There is coverage of the Second World Congress on Positive Psychology here and here. There is an interesting article on resilience and recent neuropsychiatry findings at Psychology Central. There is coverage of a study showing that laughter was associated with an increase in a measure of blood flow (brachial artery blood flow) compared to when people were watching stress provoking movie clips.
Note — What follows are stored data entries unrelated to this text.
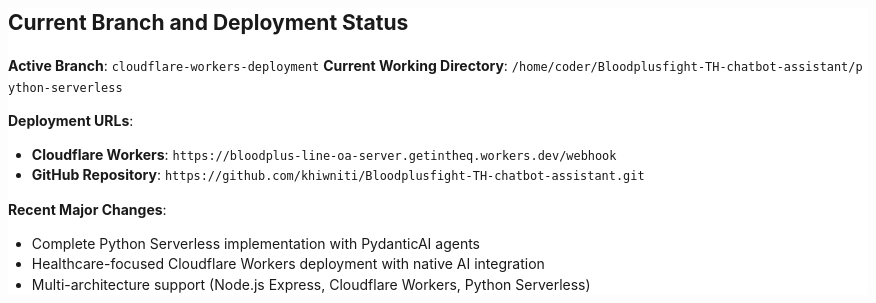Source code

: ## Current Branch and Deployment Status

**Active Branch**: `cloudflare-workers-deployment`
**Current Working Directory**: `/home/coder/Bloodplusfight-TH-chatbot-assistant/python-serverless`

**Deployment URLs**:
- **Cloudflare Workers**: `https://bloodplus-line-oa-server.getintheq.workers.dev/webhook`
- **GitHub Repository**: `https://github.com/khiwniti/Bloodplusfight-TH-chatbot-assistant.git`

**Recent Major Changes**:
- Complete Python Serverless implementation with PydanticAI agents
- Healthcare-focused Cloudflare Workers deployment with native AI integration
- Multi-architecture support (Node.js Express, Cloudflare Workers, Python Serverless)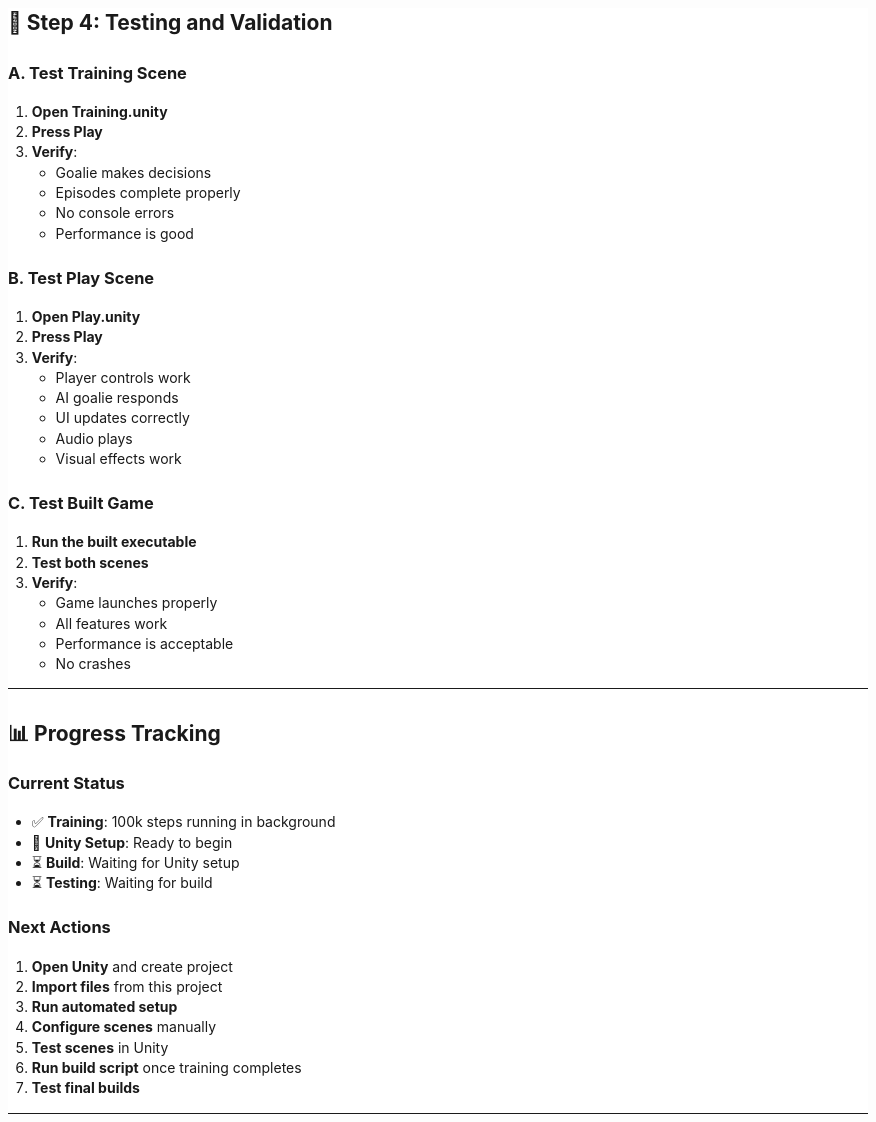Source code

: ## 🧪 **Step 4: Testing and Validation**

### **A. Test Training Scene**
1. **Open Training.unity**
2. **Press Play**
3. **Verify**:
   - Goalie makes decisions
   - Episodes complete properly
   - No console errors
   - Performance is good

### **B. Test Play Scene**
1. **Open Play.unity**
2. **Press Play**
3. **Verify**:
   - Player controls work
   - AI goalie responds
   - UI updates correctly
   - Audio plays
   - Visual effects work

### **C. Test Built Game**
1. **Run the built executable**
2. **Test both scenes**
3. **Verify**:
   - Game launches properly
   - All features work
   - Performance is acceptable
   - No crashes

---

## 📊 **Progress Tracking**

### **Current Status**
- ✅ **Training**: 100k steps running in background
- 🚧 **Unity Setup**: Ready to begin
- ⏳ **Build**: Waiting for Unity setup
- ⏳ **Testing**: Waiting for build

### **Next Actions**
1. **Open Unity** and create project
2. **Import files** from this project
3. **Run automated setup**
4. **Configure scenes** manually
5. **Test scenes** in Unity
6. **Run build script** once training completes
7. **Test final builds**

---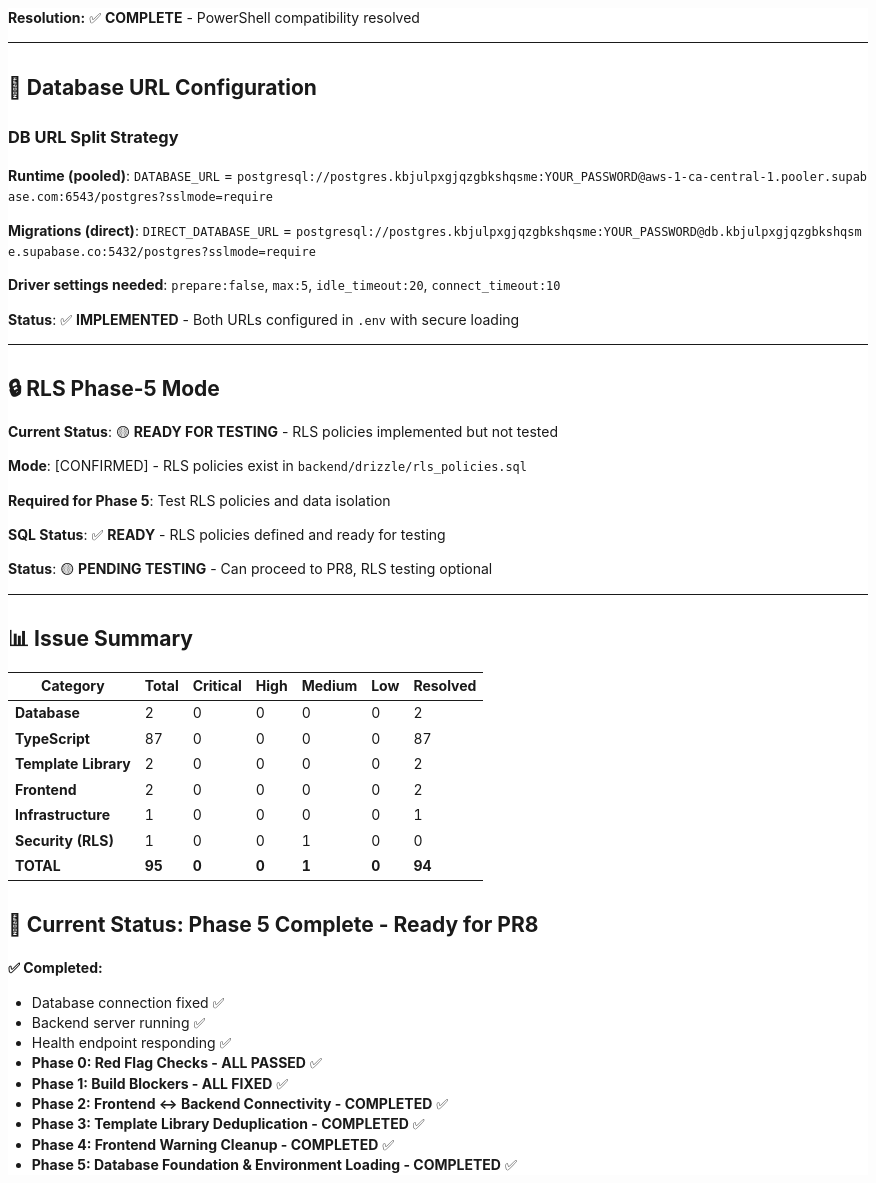 **Resolution:** ✅ **COMPLETE** - PowerShell compatibility resolved

---

## 🔗 **Database URL Configuration**

### **DB URL Split Strategy**
**Runtime (pooled)**: `DATABASE_URL` = `postgresql://postgres.kbjulpxgjqzgbkshqsme:YOUR_PASSWORD@aws-1-ca-central-1.pooler.supabase.com:6543/postgres?sslmode=require`

**Migrations (direct)**: `DIRECT_DATABASE_URL` = `postgresql://postgres.kbjulpxgjqzgbkshqsme:YOUR_PASSWORD@db.kbjulpxgjqzgbkshqsme.supabase.co:5432/postgres?sslmode=require`

**Driver settings needed**: `prepare:false`, `max:5`, `idle_timeout:20`, `connect_timeout:10`

**Status**: ✅ **IMPLEMENTED** - Both URLs configured in `.env` with secure loading

---

## 🔒 **RLS Phase-5 Mode**

**Current Status**: 🟡 **READY FOR TESTING** - RLS policies implemented but not tested

**Mode**: [CONFIRMED] - RLS policies exist in `backend/drizzle/rls_policies.sql`

**Required for Phase 5**: Test RLS policies and data isolation

**SQL Status**: ✅ **READY** - RLS policies defined and ready for testing

**Status**: 🟡 **PENDING TESTING** - Can proceed to PR8, RLS testing optional

---

## 📊 Issue Summary

| Category | Total | Critical | High | Medium | Low | Resolved |
|----------|-------|----------|------|--------|-----|----------|
| **Database** | 2 | 0 | 0 | 0 | 0 | 2 |
| **TypeScript** | 87 | 0 | 0 | 0 | 0 | 87 |
| **Template Library** | 2 | 0 | 0 | 0 | 0 | 2 |
| **Frontend** | 2 | 0 | 0 | 0 | 0 | 2 |
| **Infrastructure** | 1 | 0 | 0 | 0 | 0 | 1 |
| **Security (RLS)** | 1 | 0 | 0 | 1 | 0 | 0 |
| **TOTAL** | **95** | **0** | **0** | **1** | **0** | **94** |

## 🎯 **Current Status: Phase 5 Complete - Ready for PR8**

**✅ Completed:**
- Database connection fixed ✅
- Backend server running ✅
- Health endpoint responding ✅
- **Phase 0: Red Flag Checks - ALL PASSED** ✅
- **Phase 1: Build Blockers - ALL FIXED** ✅
- **Phase 2: Frontend ↔ Backend Connectivity - COMPLETED** ✅
- **Phase 3: Template Library Deduplication - COMPLETED** ✅
- **Phase 4: Frontend Warning Cleanup - COMPLETED** ✅
- **Phase 5: Database Foundation & Environment Loading - COMPLETED** ✅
There is a fascinating write-up at the Washington Post about the responses of animals at the National Zoo in the United States before an earthquake. A number of the animals exhibited adaptive behaviour which included the use of alarm calls, huddling and climbing to higher structures up to 15 minutes before the earthquake (the red-ruffed lemur calls may have been coincidence however). The suggestion was made by one commentator that they were responding to the P-wave – the high speed wave that occurs in an earthquake before the S-wave (which causes the ground to shake). However what this means is that at some point during the evolution of the greater apes our ancestors lost the ability to detect the P-wave. Orang-Utans responded in this episode and their ancestors diverged from our own approximately 14 million years ago. However it is also noted that it has been difficult to systematically study this phenomenon in order to submit to the peer-reviewed journals. Another write-up looks at the behaviour of dolphins in response to the death of a member of their group and the suggestion that some of this behaviour resembles grieving in humans. The ancestors of Dolphins and humans diverged approximately 85 million years ago (the evolution of Dolphin is somewhat complicated as it appears they emerged fom the ocean, probably evolved into hoofed animals (Artiodactyla) and then returned to the water to evolve into Dolphins). If this is the case then it suggests either conservation of traits in our
common post-divergent lineage which includes mammals as diverse as rodents and primates or else convergent evolution in which similar adaptations to selective pressures are arrived at independently (it may also suggest that a critical brain volume is required although this is more tricky to evaluate given the differences in neuroanatomy as well as the encephalisation quotient which is an adjusted measure of the ratio of brain to body mass). There is another recent report on a finding in caves in Jersey. The researchers found evidence that the caves were occupied over a period of approximately 250,000 years, most likely by Neanderthals. These types of findings are important in hypothesising on the likely selective pressures in hominids in recent evolution as well as the interplay between culture and evolution.